Si pensi alle responsabilità almeno parziali dei consumatori rispetto ai processi produttivi che essi possono orientare, almeno in parte, con le loro scelte.
Ma c'è un termine che dovremmo essere contenti di usare per definirci: "riutilizzatori finali". Ovvero persone che favoriscono le varie R dell'ecologia: riduzione e riconversione, ma anche riuso, riutilizzo, riciclaggio, allungando il ciclo di vita dei prodotti. Una tendenza che se generalizzata ha anche una grande utilità climatica.
Si sta svolgendo la Settimana Europea della riduzione dei rifiuti (22-30 novembre 2008), coordinata dall'ACR+, l'Associazione europea delle Città e Regioni per il riciclaggio e la gestione sostenibile delle risorse. La riduzione a monte dei rifiuti ha una portata che va al di là del problema immondizia: indica infatti un cambiamento nel modello di produzione e di consumo, con meno produzioni e usi inutili e più riuso e recupero.
Abbiamo già visto nelle puntate precedenti come la prevenzione del rifiuto ci consenta di abbattere il nostro contributo al riscaldamento climatico. Vale soprattutto per i quotidiani imballaggi alimentari e gli scarti organici di cucina. Ma si pensi anche ai contenitori per detersivi: per realizzarne uno del peso di 75 grammi si provoca l'emissione di oltre 1390 grammi di anidride carbonica.

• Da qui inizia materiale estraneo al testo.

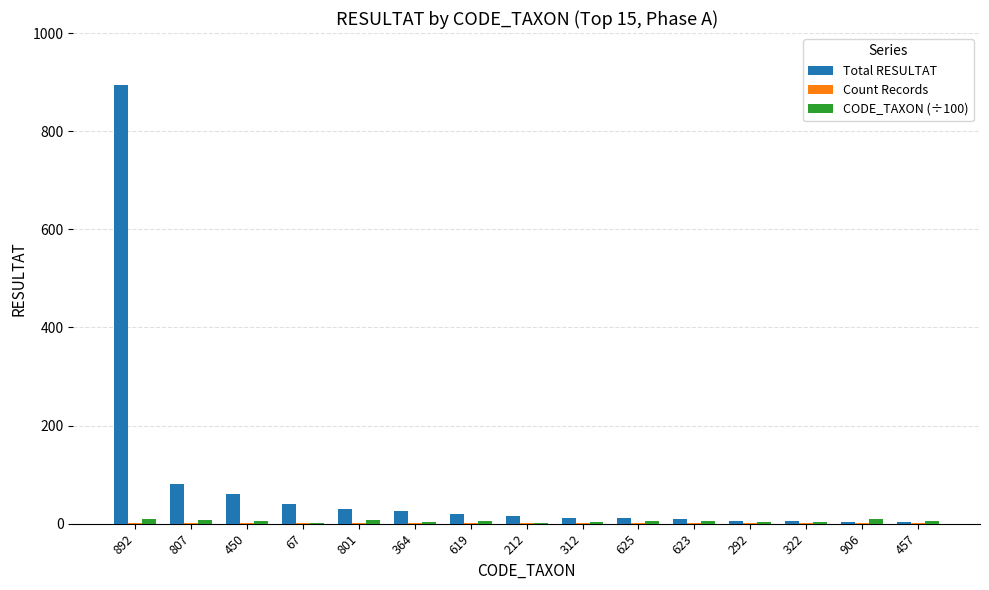

Are the bars grouped side by side (vs. stacked)?

Yes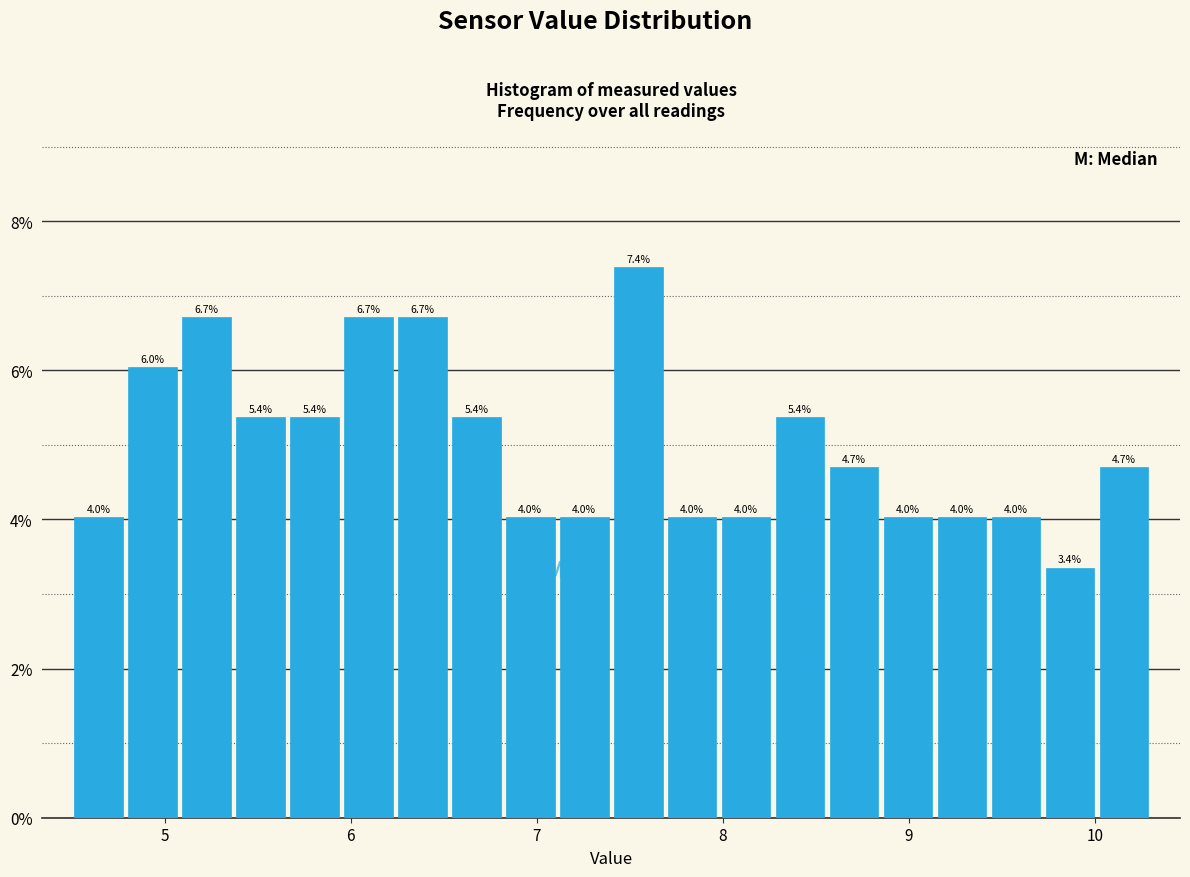

Read against the x-axis, roughly where is the centre of the tallest bar?

7.5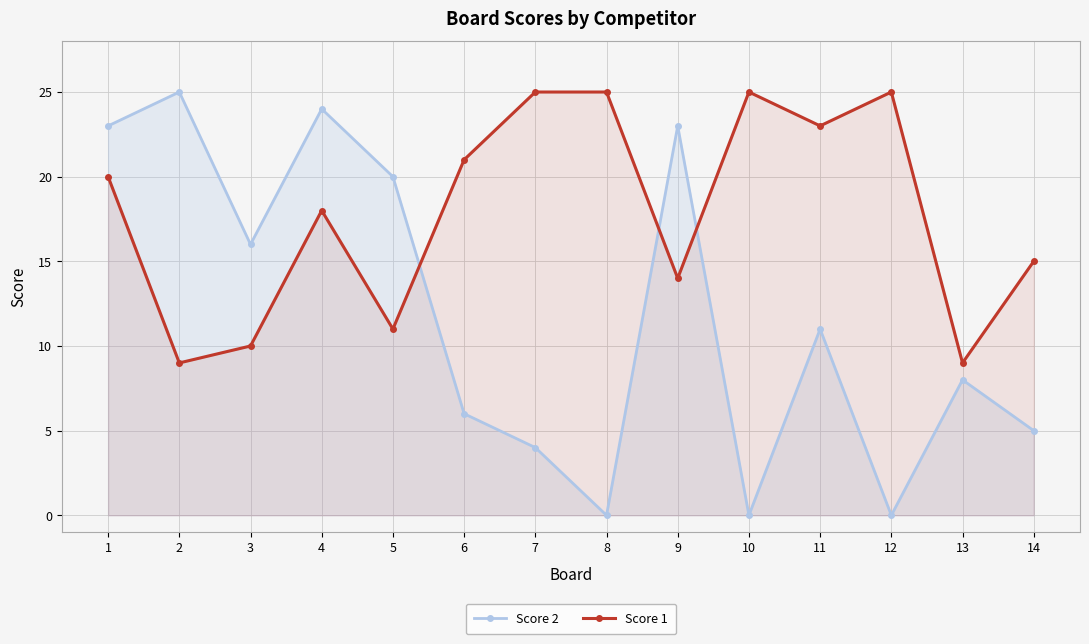

What is the sum of the Score 2 values at 5 and 10?

20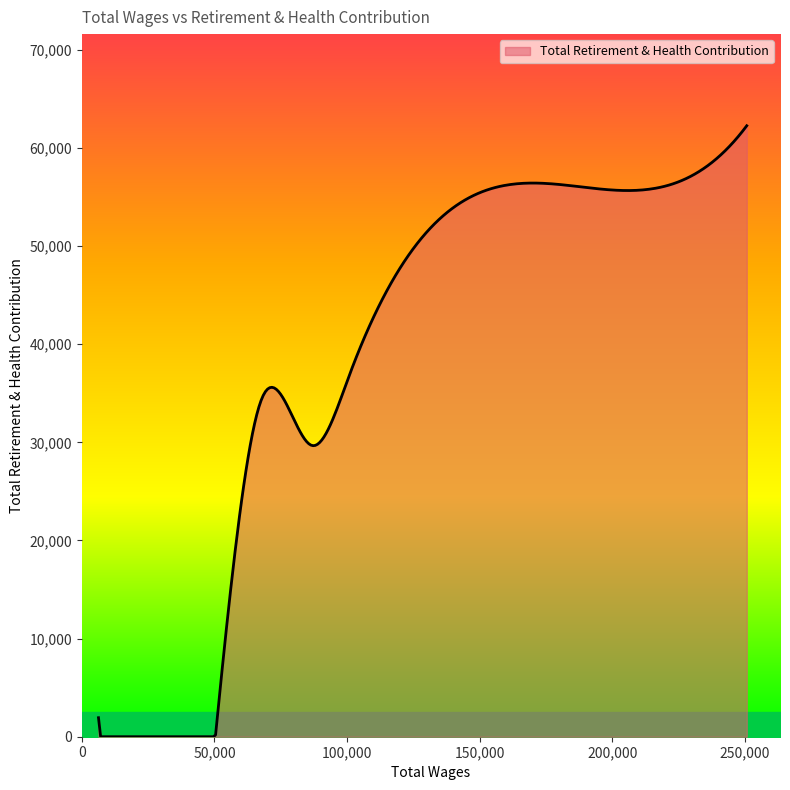

What is the maximum value shown in the chart?

62262.0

Quindi evviva i non usa e getta la spina e gli imballaggi molto durevoli, di qualunque materiale: tela, plastica, legno, metallo. (Ed evviva, ad esempio, il rifiuto della posta pubblicitaria: in Italia circolano 9 miliardi di lettere postali e quasi nessuna è un messaggio personale, sono inutili pubblicità o bollette sostituibili con altri mezzi. Legambiente ha calcolato che ogni missiva da trasportare e trattare provoca l'emissione di 150 grammi di CO2. In generale per tutta la carta che non si usa, il risparmio di CO2 è tanto: l'ecolabel per le carte grafiche prevede un criterio massimo fra i 1.000 e 1.100 kg di CO2 per tonnellata di carta prodotta; i 240 miliardi di fogli di carta usati dagli italiani negli uffici sono "colpevoli" dell'emissione di 4 milioni di tonnellate di CO2).
Ma per quel che non si riesce a evitare, ecco il riciclaggio reso possibile dalla raccolta differenziata. Così si possono facilmente risparmiare in un anno 200 chili a testa di materiali, ma anche altrettanti di CO2 equivalenti di gas climalteranti. Già oggi in Italia si avviano a riciclo (nelle abitazioni e nell'industria) circa 50 milioni di tonnellate di materiali che, al netto degli scarti e dell'esportazione, diventano quasi 33 milioni di tonnellate di materiali di nuovo impiego. Un recente studio (Il riciclo ecoefficiente, condotto dall'Istituto Ambiente Italia per conto del Conai- Consorzio nazionale imballaggi) ha dimostrato che in questo modo si risparmiano 15/18 milioni di tonnellate di petrolio, pari all'8% del totale dei consumi nazionali.
Il Conai è nato 11 anni fa e ha favorito il riciclo di 40 milioni di tonnellate di materiali, evitando l'emissione di 48 milioni di tonnellate di CO2 (sugli undici anni).
Menzione speciale per il riuso o riciclaggio del legno (dalle cassette ai portapallet ai mobili) e quello della carta: evitano da un lato le emissioni di metano in discarica con la decomposizione della materia, e dall'altro quelle di CO2 relative al taglio degli alberi e alla lavorazione.
Menzione specialissima per il compostaggio dei rifiuti umidi (ma vedi la puntata precedente).